Вернув телефон Полусветову, сказала:
– Я вдруг подумала, что эту обезьяну с бритвой послал Фосфор…
– Не думаю, что он стал бы заморачиваться инсценировкой новеллы Эдгара По… хотя… – Тряхнул головой. – Нет, вряд ли…
Пересекая Риволи, Полусветов заметил странную фигуру, которая стремительными прыжками мчалась на фоне ярко освещенного фасада «Комеди Франсэз».
– Орангутан, черт его побери! – крикнул он. – Это орангутан!
– Где?
– Вон там!
Но обезьяна уже скрылась во тьме.
– С бритвой?
– Далась тебе эта бритва…
– Но ты же сам видел обезьяну!
В Лувр они вошли через Наполеоновский дворик. По пути к пирамиде, где скрывался вход в музей, Полусветов то и дело оглядывался, но обезьяна на глаза не попадалась. Двери открылись, эскалатор включился и спустил их к гардеробам и кафе.
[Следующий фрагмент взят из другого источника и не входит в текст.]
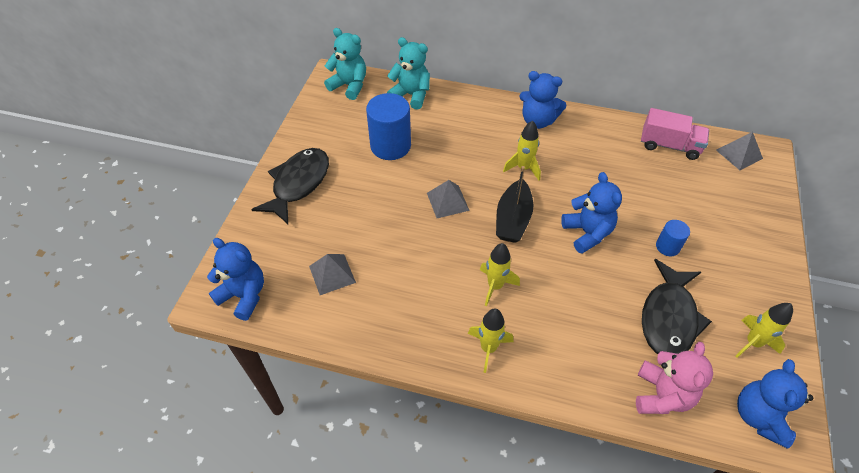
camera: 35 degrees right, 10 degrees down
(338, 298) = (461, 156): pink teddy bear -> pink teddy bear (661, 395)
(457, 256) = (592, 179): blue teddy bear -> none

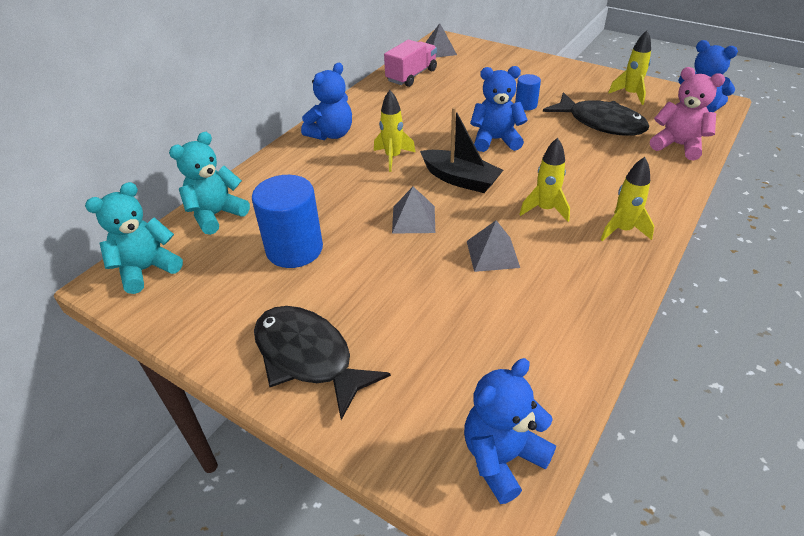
camera: 70 degrees left, 10 degrees down
(332, 274) = (491, 343): grey pyramid -> grey pyramid (492, 254)

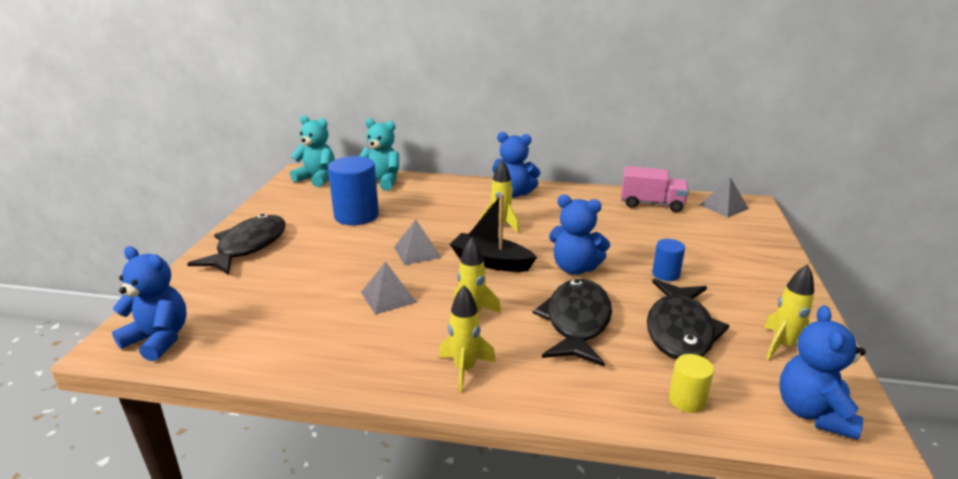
camera: 65 degrees right, 15 degrees down
(460, 179) = (491, 262): black boat -> black boat turned 105 degrees clockwise
(495, 140) = (575, 268): blue teddy bear -> blue teddy bear turned 135 degrees clockwise
(575, 161) = (576, 322): none -> black fish
(678, 145) = (687, 400): pink teddy bear -> yellow cylinder

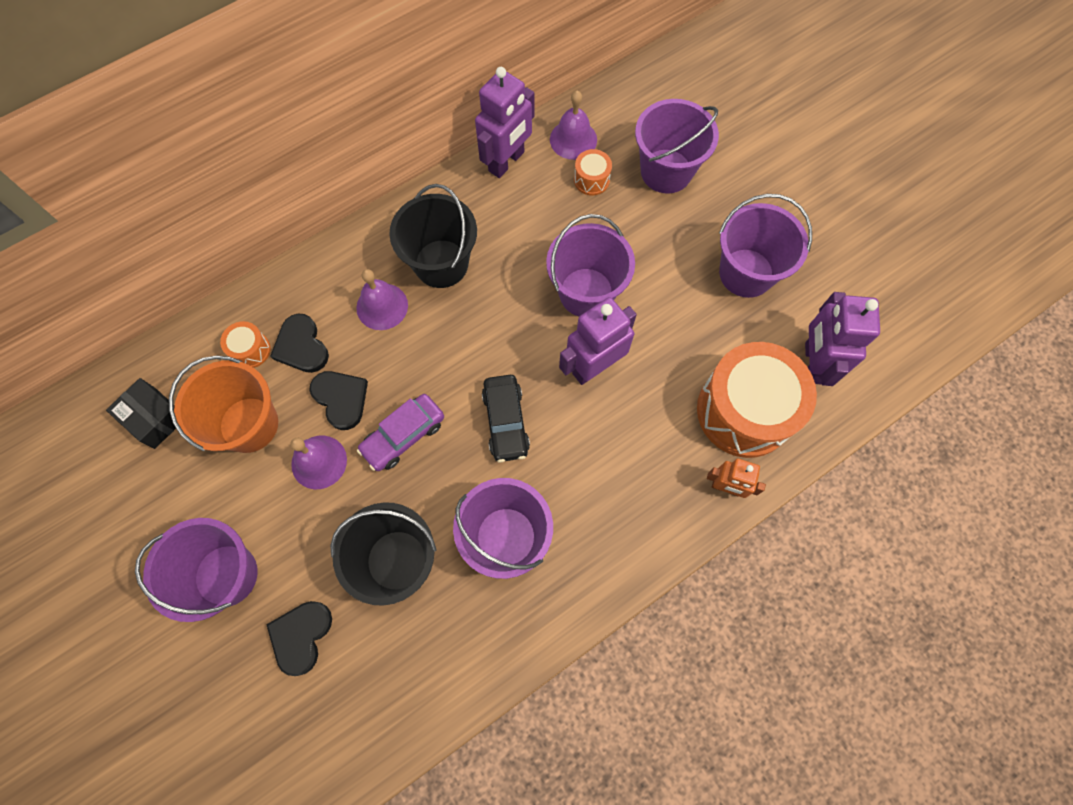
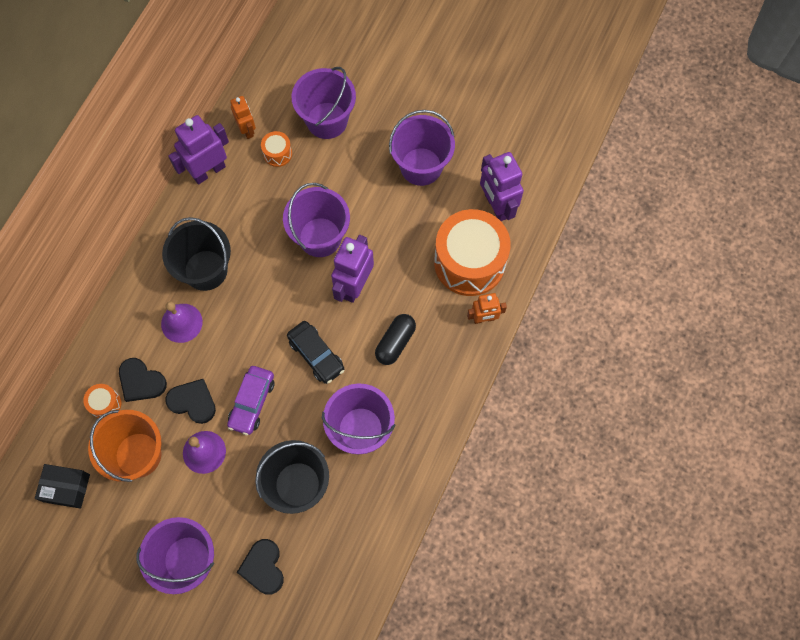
camera: 30 degrees left, 0 degrees up
(507, 162) = (208, 171): purple robot -> purple robot turned 135 degrees counterclockwise
(573, 139) = (247, 130): purple bell -> orange robot
(604, 457) = (395, 342): none -> black capsule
– Нам туда, – сказал Полусветов. – В семьсот одиннадцатый зал…
– К Джоконде?
– Угу.
Поднимаясь по лестнице в галерею Денон, они уже на первых ступеньках учуяли мерзкий запах, который усиливался с каждой ступенькой.
– Сараем пахнет, – сказала Корица. – Карасём.
Они вошли в семьсот одиннадцатый зал – и замерли на пороге.